Read Buddenbrooks: The Decline of a Family Page 50


  But although he carried on most dreadfully—slowly, inch by inch, she won him over by practice and persuasion.

  “Pfühl,” she said, “be reasonable, just take it in calmly. His unusual use of harmony confuses you. You find Beethoven pure, clear, and natural in comparison. But remember how Beethoven disconcerted his contemporaries, whose ears were trained to the old ways. And Bach himself, good Lord, they accused him of being dissonant and muddy. You speak of morality—but what do you mean by morality in art? If I am not mistaken, it is the opposite of every sort of hedonism is it not? Well, fine, you find that here as well. Just as in Bach. But grander, more self-aware, more profound than in Bach. Believe me, Pfühl, this music is much less foreign to your inner nature than you think.”

  “Sleight-of-hand and sophistry—if you will beg my pardon,” Herr Pfühl muttered. But she proved right—the music was ultimately less foreign to him than he first thought. Granted, he never quite reconciled himself to Tristan, although, after much pleading on Gerda’s part, he did at last very skillfully adapt the “Liebestod” for violin and piano. He first found a word or two of approbation for certain passages in Meistersinger—and then a love for this new art began to stir within him. He would not admit his growing irresistible attachment, and it almost frightened him—he would grumble and deny it. But once the old masters had been given their due, his partner no longer had to coerce him into the more complicated hand positions and he would glide easily into the vital, subtle weaving of leitmotifs, though always with a look of embarrassment and something close to anger in his eyes. Once he had finished playing, however, a discussion might well follow about the relation of this new music to the old “austere style”; and one day Herr Pfühl declared that, although it was not a matter of personal concern, he would add an appendix to his book on church music and title it “The Use of Traditional Keys in the Sacred and Folk Music of Richard Wagner.”

  Hanno sat very still, his little hands folded on his knees, his mouth slightly askew—he had a habit of rubbing his tongue against a molar. With large, unblinking eyes he watched his mother and Herr Pfühl and listened to them play and talk.
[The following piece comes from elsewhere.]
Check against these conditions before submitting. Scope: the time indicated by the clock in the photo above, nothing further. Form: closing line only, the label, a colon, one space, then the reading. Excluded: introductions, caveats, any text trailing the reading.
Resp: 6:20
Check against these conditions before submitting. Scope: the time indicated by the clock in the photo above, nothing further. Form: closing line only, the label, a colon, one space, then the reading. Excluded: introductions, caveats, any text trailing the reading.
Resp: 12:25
And so it was that, after taking only a few steps down the path of life, he came to regard music as something extraordinarily serious, important, and profound. He understood only a word or two of what was said, and the sounds themselves were usually beyond his childish comprehension. Nevertheless he kept coming back to sit there hour after hour, never stirring and never getting bored—and it was faith, love, and awe that brought him.

  He was seven years old before he began to try arranging his hands on the keyboard in order to imitate certain combinations of sound that had impressed him. His mother smiled and watched, corrected finger positions he had invented out of silent eagerness, and showed him why he needed a certain note to change one chord into another. And his ear told him that what she said was right.
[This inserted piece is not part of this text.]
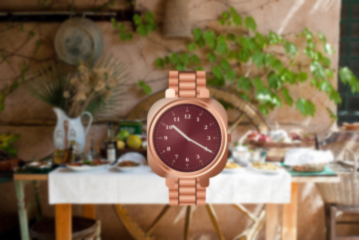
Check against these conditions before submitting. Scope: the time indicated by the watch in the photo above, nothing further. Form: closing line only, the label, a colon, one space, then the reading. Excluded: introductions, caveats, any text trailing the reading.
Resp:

  Gerda Buddenbrook allowed him do as he liked for a while, but at last she decided that he should be given piano lessons.
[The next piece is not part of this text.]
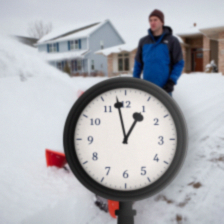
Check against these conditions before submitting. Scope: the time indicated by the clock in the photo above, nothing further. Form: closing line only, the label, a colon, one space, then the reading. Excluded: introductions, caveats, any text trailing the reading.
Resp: 12:58
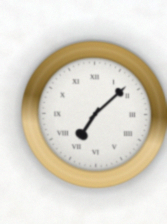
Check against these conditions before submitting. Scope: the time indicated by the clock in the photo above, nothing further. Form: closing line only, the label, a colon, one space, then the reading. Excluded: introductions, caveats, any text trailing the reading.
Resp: 7:08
  “I don’t think he will ever be a soloist,” she said to Herr Pfühl, “and actually I’m quite glad about that, because it has its drawbacks. By which I don’t mean the soloist’s dependence on accompaniment, although that can be distressing on occasion. And if I did not have you, Pfühl … But there is always the danger that one may get caught up in nothing but virtuosity of one kind or another. And I certainly could tell you a tale about that. To be frank, I must admit that it seems to me that music only really begins for the soloist when he has achieved a very high degree of skill. It requires intense concentration on the treble voice and the phrasing of the melodic line, whereas polyphony remains something only very vague and general, and in someone of mediocre talents that can mean the atrophy of any sense of harmony or the ability to retain harmonic structures, which is very difficult to correct later on. I love my violin and have come rather far with it, but I value the piano more. What I am saying is that, for me, familiarity with the piano—which in its ability to recapitulate the most complex and rich harmonies provides a unique means of musical reproduction—results in a clearer, more intimate and comprehensive relationship with music. Hear me out, Pfühl—I would like to enlist you to teach him. Please do me the favor. I know very well that there are two or three other people here in town—all of them women, I believe—who could instruct him, but they are mere piano teachers. You do understand, don’t you? It has little or nothing to do with training someone on an instrument, but, rather, with his understanding music. I trust you. You take the matter more seriously. And you shall see—you’ll have fine success with him. He has Buddenbrook hands—and Buddenbrooks can span ninths or tenths. But they’ve never considered it important,” she concluded with a laugh. And Herr Pfühl declared himself willing to give Hanno lessons.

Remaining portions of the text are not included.